+++ Page text

# Tribute to Our Beautiful Golden Abby



## craigtoo (Jan 6, 2016)

Unfortunately, the video won't play for me... I'm so sorry you lost your Abby.


----------



## CAROLINA MOM (May 12, 2009)

swanscarl, I am so sorry for your loss of Abby. 

I fixed your video so members can view it, wonderful tribute to your beautiful and special girl.


----------



## craigtoo (Jan 6, 2016)

I watched it all. (Thanks, CM)

All 17:46 of it.

I can only say "Thank You" .... Thank you for sharing glimpses of Abby's and her family's life with us. It's beautiful, absolutely beautiful. I will celebrate her. A beautiful life, with a wonderful family.


----------



## dlmrun2002 (Mar 4, 2011)

What a great tribute to a awesome Golden. Abby had a great life thanks to you and I can tell from the video she loved you madly. hope time helps you heal soon and may her great memories help cushion your loss.

Godspeed to Abby

dlm ny ocuntry


----------



## LynnC (Nov 14, 2015)

I am very sorry for your loss. Rest In Peace sweet Abby.


----------



## NewGoldenGirl (Mar 5, 2018)

It is very clear how much you loved Abby and what a happy and full life she had. I can see how much joy she brought you. Thank you for sharing this video. I'm sorry you lost her too young.


----------



## swishywagga (Nov 13, 2012)

What a beautiful video, I'm so very sorry for your loss.


----------



## hotel4dogs (Sep 29, 2008)

I'm so sorry. Thank you for sharing your beautiful tribute.


----------



## Brinkleythegolden (Jun 18, 2012)

I'm so sorry for your loss.


----------



## cwag (Apr 25, 2017)

I am so very sorry for your loss of Abby. They leave a big hole in our hearts and most all of us have experienced it. Find comfort in the great life and love you shared with her.


----------



## Slowpoetry (Sep 22, 2009)

++++++
+++ Entries supplied

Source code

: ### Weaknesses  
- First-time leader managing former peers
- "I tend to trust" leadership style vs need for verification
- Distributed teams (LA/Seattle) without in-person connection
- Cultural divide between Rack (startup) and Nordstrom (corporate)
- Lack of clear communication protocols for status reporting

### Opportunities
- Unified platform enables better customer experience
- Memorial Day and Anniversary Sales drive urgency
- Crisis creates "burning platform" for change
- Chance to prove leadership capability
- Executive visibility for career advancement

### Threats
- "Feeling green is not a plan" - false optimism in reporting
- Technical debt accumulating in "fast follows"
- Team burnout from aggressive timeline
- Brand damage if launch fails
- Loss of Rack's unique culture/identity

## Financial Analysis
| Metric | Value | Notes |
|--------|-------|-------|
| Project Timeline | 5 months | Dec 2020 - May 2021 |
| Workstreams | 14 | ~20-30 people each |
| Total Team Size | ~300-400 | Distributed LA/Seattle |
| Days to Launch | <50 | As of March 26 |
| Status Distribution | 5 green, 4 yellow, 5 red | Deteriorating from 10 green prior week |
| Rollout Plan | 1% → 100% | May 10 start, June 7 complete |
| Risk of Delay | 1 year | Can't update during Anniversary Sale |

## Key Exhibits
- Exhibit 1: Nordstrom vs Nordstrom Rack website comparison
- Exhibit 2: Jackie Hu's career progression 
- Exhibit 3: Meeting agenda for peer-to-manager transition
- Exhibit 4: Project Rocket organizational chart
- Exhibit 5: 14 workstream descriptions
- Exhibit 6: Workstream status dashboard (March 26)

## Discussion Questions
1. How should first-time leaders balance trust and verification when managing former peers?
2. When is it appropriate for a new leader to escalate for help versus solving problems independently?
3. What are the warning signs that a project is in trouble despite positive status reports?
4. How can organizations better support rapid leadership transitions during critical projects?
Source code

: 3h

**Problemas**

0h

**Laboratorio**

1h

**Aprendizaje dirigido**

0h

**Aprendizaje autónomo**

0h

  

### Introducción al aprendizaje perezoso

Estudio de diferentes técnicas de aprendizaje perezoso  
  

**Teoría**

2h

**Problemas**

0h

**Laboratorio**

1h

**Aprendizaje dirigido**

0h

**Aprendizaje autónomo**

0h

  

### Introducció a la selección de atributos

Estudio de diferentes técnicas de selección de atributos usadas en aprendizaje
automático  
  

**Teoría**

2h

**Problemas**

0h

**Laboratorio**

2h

++++++

__Problems to solve__.
1. In the Abby tribute thread, how long does craigtoo say the video runs?
2. Retype the stretch of the Abby tribute thread from "I fixed your" through "a wonderful family.".

__Answers below__.
1. 17:46

2.
I fixed your video so members can view it, wonderful tribute to your beautiful and special girl.


----------



## craigtoo (Jan 6, 2016)

I watched it all. (Thanks, CM)

All 17:46 of it.

I can only say "Thank You" .... Thank you for sharing glimpses of Abby's and her family's life with us. It's beautiful, absolutely beautiful. I will celebrate her. A beautiful life, with a wonderful family.